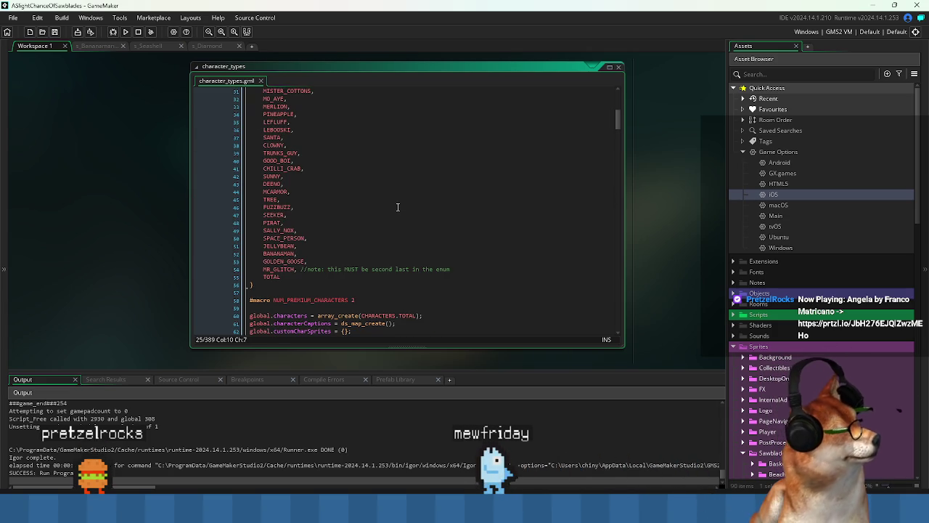
{"action": "left_click", "coordinate": [317, 276]}
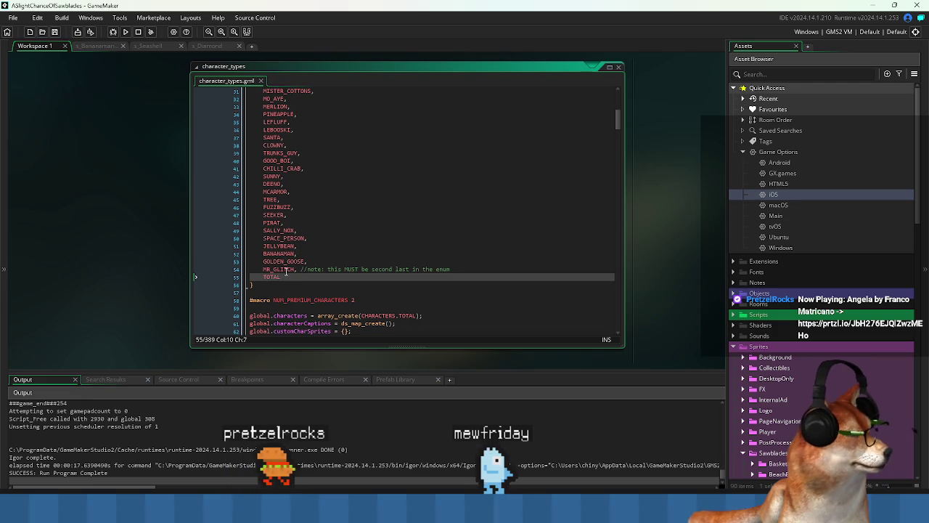
{"action": "left_click", "coordinate": [286, 270]}
{"action": "scroll", "coordinate": [305, 247], "scroll_direction": "up", "scroll_amount": 10}
{"action": "mouse_move", "coordinate": [263, 108]}
{"action": "left_mouse_down"}
{"action": "mouse_move", "coordinate": [276, 120]}
{"action": "mouse_move", "coordinate": [282, 183]}
{"action": "left_mouse_up"}
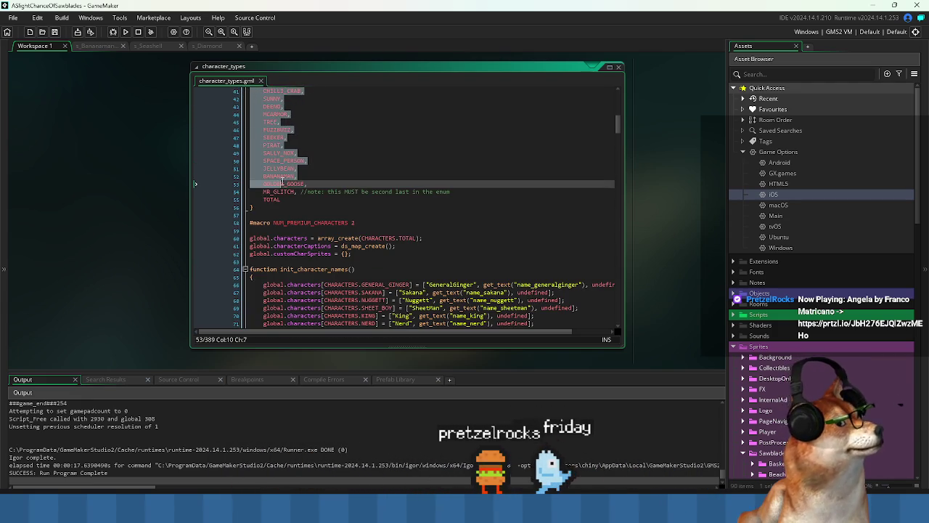
{"action": "double_click", "coordinate": [285, 192]}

- **What needs to be done**:
With the pictures omitted, the entries are to be transcribed in full, exactly as they appear.

- **Answer**:
{"action": "left_click", "coordinate": [317, 276]}
{"action": "left_click", "coordinate": [286, 270]}
{"action": "scroll", "coordinate": [305, 247], "scroll_direction": "up", "scroll_amount": 10}
{"action": "mouse_move", "coordinate": [263, 108]}
{"action": "left_mouse_down"}
{"action": "mouse_move", "coordinate": [276, 120]}
{"action": "mouse_move", "coordinate": [282, 183]}
{"action": "left_mouse_up"}
{"action": "double_click", "coordinate": [285, 192]}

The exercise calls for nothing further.